That is pretty much my experience that I posted earlier. The stones just didn't last years ago. We found that files were cheaper and lasted longer, and just used the hone for fun back then. But you can put a razor edge on chains with them. Haha! 

I would like to try dremeling again though. I have the dremel and the kit is cheap. I wonder how good the diamond hones are?

I especially would like to try the dremel on the .325 pitch chain, as I find hand filing to be somewhat different from 3/8. My experience with .325 is very limited to say the least, but when hand filing them I find that they flex when filing, and you have to almost lift up on the file to avoid a hook. And yes I have the chain tightened when doing it. I think the dremel would be slick, as it requires very little pressure to do it's work.

Bob


----------



## HeX0rz (Nov 23, 2010)

You guys have me in agreement. I just have not quit mastered the file yet. When the chains need a good work over, I'll use the dremel. I may pick up some diamond bits and give them a try. May not wear down like stones do.

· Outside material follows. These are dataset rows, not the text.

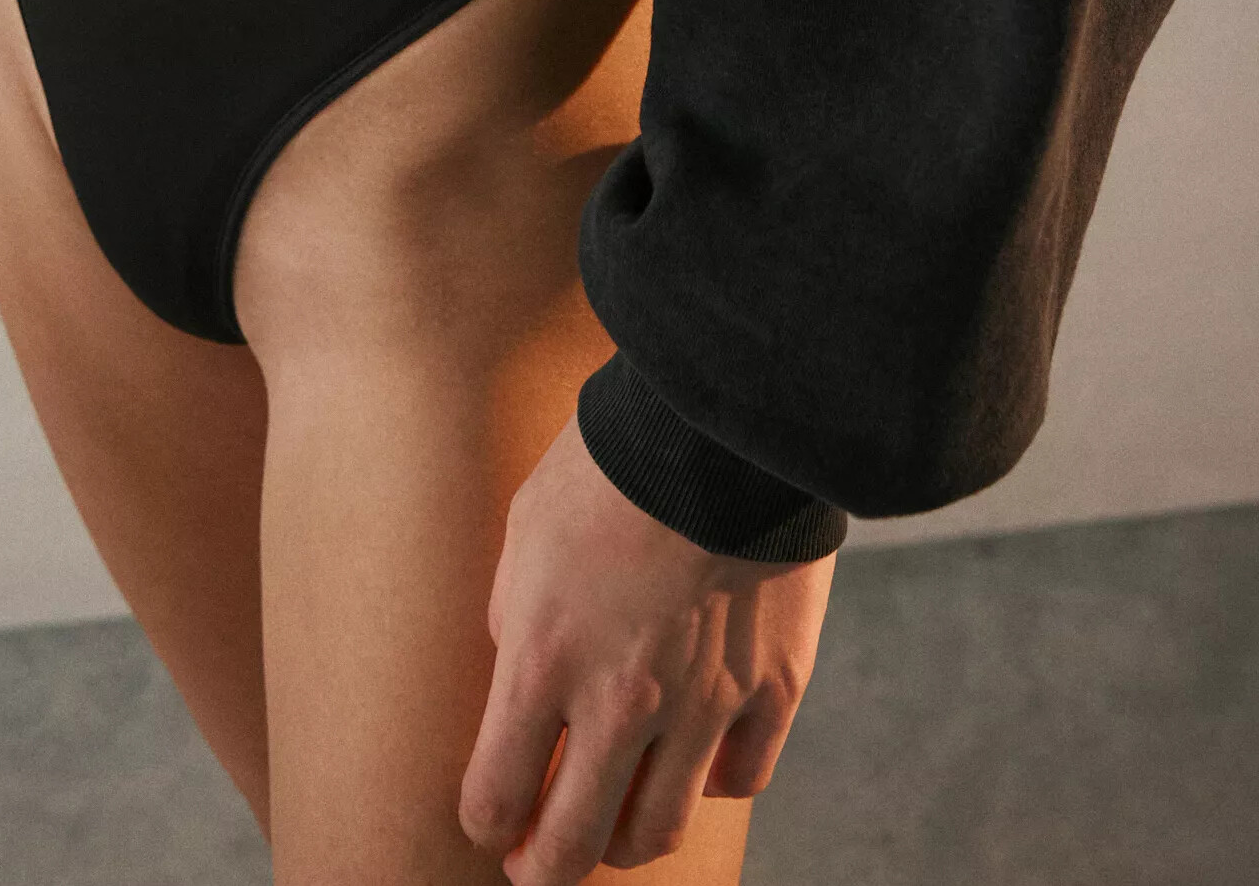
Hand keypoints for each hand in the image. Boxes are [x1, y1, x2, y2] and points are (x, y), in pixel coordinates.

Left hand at [459, 414, 836, 880]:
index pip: (495, 798)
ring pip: (658, 831)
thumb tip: (521, 668)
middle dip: (544, 867)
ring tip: (612, 824)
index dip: (486, 822)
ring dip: (624, 842)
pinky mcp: (772, 686)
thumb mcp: (525, 530)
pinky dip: (715, 783)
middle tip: (537, 861)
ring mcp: (703, 704)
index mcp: (543, 661)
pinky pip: (741, 779)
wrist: (719, 417)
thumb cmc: (608, 458)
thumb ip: (517, 616)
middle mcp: (621, 703)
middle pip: (574, 847)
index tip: (490, 818)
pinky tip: (698, 762)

I can't take the dremel into the field like I thought. The kit only works on certain models, and my wifes cordless one was not one of them.


----------



## KMB (Nov 23, 2010)

avalancher said:


> Dremels have their place, and that is basically a method to restore a chain that has been rocked out.But for everyday usage,nothing beats a file.



I have a few chains that are in need of a grinder of some sort. I have a HF grinder that is in 'storage' (I should just 'deposit' it...). There's only 1 dealer that is about 30mins. away that I kinda trust to get my chains back in shape. I just recently started hand filing and I can keep a pretty good edge on my chains...until I touch a rock . Since I have a B&D RTX rotary tool, I'm hoping that the Dremel attachment will work on mine for just touch-up jobs on my chains. I can't afford a quality bench top grinder, so the Dremel attachment might work for me. For the money, it's worth a try. Milescraft makes a similar attachment that is supposed to fit a few rotary tools:http://www.milescraft.com/product/1006.html.

Kevin


----------